Description suchita 2022-11-17 08:02:43 UTC
Description of problem:
Ceph health is not okay during Tier4b tests on ROSA4.11 V2.0.9 clusters. 
OSD recovery taking unusual time than expected 

Version-Release number of selected component (if applicable):


How reproducible:


Steps to Reproduce:
1. Deploy ROSA 4.11 provider consumer cluster
2. perform day 2 operation/ run tier4b regression tests
3. ( Will update the more specific Reproducer details after analysis)


Actual results:
OSD is down and ceph health is not okay

Expected results:
Ceph health should be okay and OSD should recover within a timeout

Additional info:
https://ocs4-jenkins-csb-odf-qe.apps.ocp-c1.prod.psi.redhat.com/job/qe-odf-multicluster/1013/
http://magna002.ceph.redhat.com/ocsci-jenkins/openshift-clusters/sgatfane-c2p/sgatfane-c2p_20221116T060915/multicluster/logs/test_report_1668602746.html
https://ocs4-jenkins-csb-odf-qe.apps.ocp-c1.prod.psi.redhat.com/job/qe-odf-multicluster/1011/
http://magna002.ceph.redhat.com/ocsci-jenkins/openshift-clusters/sgatfane-16npr/sgatfane-16npr_20221116T043318/multicluster/logs/test_report_1668602449.html
http://magna002.ceph.redhat.com/ocsci-jenkins/openshift-clusters/sgatfane-16npr/sgatfane-16npr_20221116T043318/multicluster/logs/test_report_1668602490.html

Must gather:

Comment 1 suchita 2022-11-17 08:04:43 UTC
*** Bug 2143555 has been marked as a duplicate of this bug. ***

Comment 2 Elad 2022-11-20 11:25:06 UTC
Suchita, would it be possible to compare the time it takes the OSD to recover between an SDN based cluster and an OVN one?
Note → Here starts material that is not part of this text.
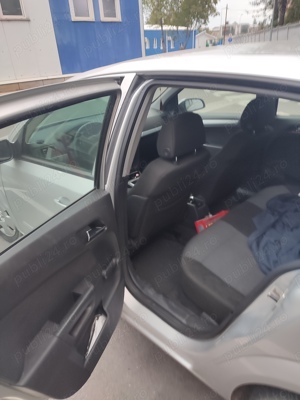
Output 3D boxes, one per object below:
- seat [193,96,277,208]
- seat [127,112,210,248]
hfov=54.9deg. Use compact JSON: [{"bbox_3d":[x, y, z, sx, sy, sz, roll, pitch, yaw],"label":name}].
[{"bbox_3d":[0.547,-0.375,2.220,0.510,0.890,0.730,-24,35,-33],"label":"seat"},{"bbox_3d":[0.012,-0.137,1.837,0.510,0.890,0.730,-24,35,-33],"label":"seat"}]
Comment 8 suchita 2023-04-10 13:47:38 UTC
This has been observed where the Provider is SDN and Consumer is OVN. 

From SDN Provider + SDN Consumer we have a few Runs where this behavior is inconsistently observed. 
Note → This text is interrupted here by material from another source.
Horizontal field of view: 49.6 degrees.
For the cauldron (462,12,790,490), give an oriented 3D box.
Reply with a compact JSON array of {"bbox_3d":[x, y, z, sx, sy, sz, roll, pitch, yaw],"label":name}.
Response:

Now this time we have Provider 4.11 (OVN) and Consumer4.11 (OVN) , with the first 2 attempts on the freshly deployed cluster this behavior is not observed.

However, as this issue is inconsistent, the rebalancing time for OSD is not the same every time.

Comment 9 suchita 2023-04-10 13:56:05 UTC
I have observed a similar issue mostly while running node operation tests on the upgraded cluster.

Comment 10 Rewant 2023-07-03 13:20:27 UTC
As all our provider and consumers are already on ROSA4.11 and going forward with the new service we are not going to have providers on SDN. Hence moving it to won't fix.